O sobie mogę powiedzieć, że jestem prawdziwą szczęściarą. Moja samoocena
mieści się w normie. Do swojego wyglądu nie mam praktycznie żadnych zastrzeżeń,
z ograniczeń pod względem talentów zdaję sobie sprawę. Jest parę rzeczy, w
których czuję się mocna. I jest też parę, w których jestem słaba – nie mam
zdolności manualnych ani choreograficznych. Niemniej niespecjalnie mi to
przeszkadza, obrazów nie maluję, zawodowo nie tańczę, ale mogę robić wiele
innych ciekawych rzeczy. Zdaję sobie sprawę, że nie wszyscy mają tyle szczęścia
co ja. Niektórzy, z różnych powodów, mają niską samoocenę. Osoba, które nie
wierzy w siebie, często odbiera samej sobie szansę na szczęście. Do czego może doprowadzić niska samoocena?
Źródło: Pixabay |
Problemy w relacjach damsko-męskich a niska samoocena
Niska samoocena w relacjach damsko-męskich może obejmować różne aspekty.

* _Zadanie do wykonania_:
Proszę ponownie przytoczyć w całości powyższy fragment o samoocenie, nie wprowadzając żadnych zmian.

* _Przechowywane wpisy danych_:
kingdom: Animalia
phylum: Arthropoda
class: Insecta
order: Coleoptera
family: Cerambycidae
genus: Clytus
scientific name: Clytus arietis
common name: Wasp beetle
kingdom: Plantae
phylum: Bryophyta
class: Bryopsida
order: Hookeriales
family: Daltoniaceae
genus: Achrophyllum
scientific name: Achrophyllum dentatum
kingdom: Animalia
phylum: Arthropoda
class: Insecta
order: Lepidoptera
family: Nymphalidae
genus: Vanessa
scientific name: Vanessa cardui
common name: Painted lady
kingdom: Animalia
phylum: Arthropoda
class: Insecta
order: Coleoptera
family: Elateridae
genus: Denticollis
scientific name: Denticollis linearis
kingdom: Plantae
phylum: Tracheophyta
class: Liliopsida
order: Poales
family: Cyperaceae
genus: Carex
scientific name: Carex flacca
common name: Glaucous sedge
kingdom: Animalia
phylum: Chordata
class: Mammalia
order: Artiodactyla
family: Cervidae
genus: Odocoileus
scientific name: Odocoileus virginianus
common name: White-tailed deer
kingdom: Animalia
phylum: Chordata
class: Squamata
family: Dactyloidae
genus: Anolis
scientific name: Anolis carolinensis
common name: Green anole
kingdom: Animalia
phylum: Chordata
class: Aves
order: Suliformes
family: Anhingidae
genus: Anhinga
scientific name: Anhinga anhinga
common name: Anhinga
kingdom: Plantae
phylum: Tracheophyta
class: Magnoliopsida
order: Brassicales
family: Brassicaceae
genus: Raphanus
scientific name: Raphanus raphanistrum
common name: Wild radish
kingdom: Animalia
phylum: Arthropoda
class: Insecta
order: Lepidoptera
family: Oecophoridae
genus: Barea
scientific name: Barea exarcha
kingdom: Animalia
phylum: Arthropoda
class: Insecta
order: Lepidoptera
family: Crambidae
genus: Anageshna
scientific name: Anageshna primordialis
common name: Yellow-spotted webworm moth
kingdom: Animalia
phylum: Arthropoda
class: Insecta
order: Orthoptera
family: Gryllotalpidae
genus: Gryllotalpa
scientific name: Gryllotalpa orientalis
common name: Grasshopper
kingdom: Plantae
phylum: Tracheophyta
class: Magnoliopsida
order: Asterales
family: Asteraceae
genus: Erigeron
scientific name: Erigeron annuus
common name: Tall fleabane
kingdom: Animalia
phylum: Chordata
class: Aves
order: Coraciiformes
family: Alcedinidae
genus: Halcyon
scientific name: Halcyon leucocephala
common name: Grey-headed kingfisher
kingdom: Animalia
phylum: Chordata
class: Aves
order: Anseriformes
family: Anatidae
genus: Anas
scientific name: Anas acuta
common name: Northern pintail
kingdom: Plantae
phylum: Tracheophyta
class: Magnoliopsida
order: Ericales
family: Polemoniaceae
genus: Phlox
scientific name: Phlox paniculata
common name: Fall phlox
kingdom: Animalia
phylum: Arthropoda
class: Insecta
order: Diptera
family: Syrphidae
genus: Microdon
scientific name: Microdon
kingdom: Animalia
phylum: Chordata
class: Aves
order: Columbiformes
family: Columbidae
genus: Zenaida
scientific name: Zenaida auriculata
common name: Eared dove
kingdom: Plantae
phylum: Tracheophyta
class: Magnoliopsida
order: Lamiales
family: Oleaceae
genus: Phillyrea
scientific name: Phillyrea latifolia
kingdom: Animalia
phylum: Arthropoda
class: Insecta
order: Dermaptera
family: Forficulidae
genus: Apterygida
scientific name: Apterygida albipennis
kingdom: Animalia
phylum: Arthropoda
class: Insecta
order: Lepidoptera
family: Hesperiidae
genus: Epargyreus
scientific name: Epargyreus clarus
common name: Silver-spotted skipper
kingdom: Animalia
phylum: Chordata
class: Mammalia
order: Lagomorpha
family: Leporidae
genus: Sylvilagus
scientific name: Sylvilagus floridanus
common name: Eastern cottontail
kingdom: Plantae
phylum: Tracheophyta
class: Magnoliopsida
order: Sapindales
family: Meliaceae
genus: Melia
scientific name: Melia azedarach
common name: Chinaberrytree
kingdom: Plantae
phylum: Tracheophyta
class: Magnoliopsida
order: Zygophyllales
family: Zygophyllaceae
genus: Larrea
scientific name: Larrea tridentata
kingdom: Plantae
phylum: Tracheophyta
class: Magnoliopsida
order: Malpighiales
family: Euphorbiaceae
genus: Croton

* _Odpowiedź na zadanie_:
O sobie mogę powiedzieć, że jestem prawdziwą szczęściarą. Moja samoocena
mieści się w normie. Do swojego wyglądu nie mam praktycznie żadnych zastrzeżeń,
z ograniczeń pod względem talentów zdaję sobie sprawę. Jest parę rzeczy, w
których czuję się mocna. I jest też parę, w których jestem słaba – nie mam
zdolności manualnych ani choreograficznych. Niemniej niespecjalnie mi to
przeszkadza, obrazów nie maluję, zawodowo nie tańczę, ale mogę robić wiele
innych ciekawych rzeczy. Zdaję sobie sprawę, że nie wszyscy mają tyle szczęścia
co ja. Niektórzy, z różnych powodów, mają niską samoocenę. Osoba, które nie
wierzy w siebie, często odbiera samej sobie szansę na szczęście. Do czego może doprowadzić niska samoocena?
Źródło: Pixabay |
Problemy w relacjach damsko-męskich a niska samoocena
Niska samoocena w relacjach damsko-męskich może obejmować różne aspekty.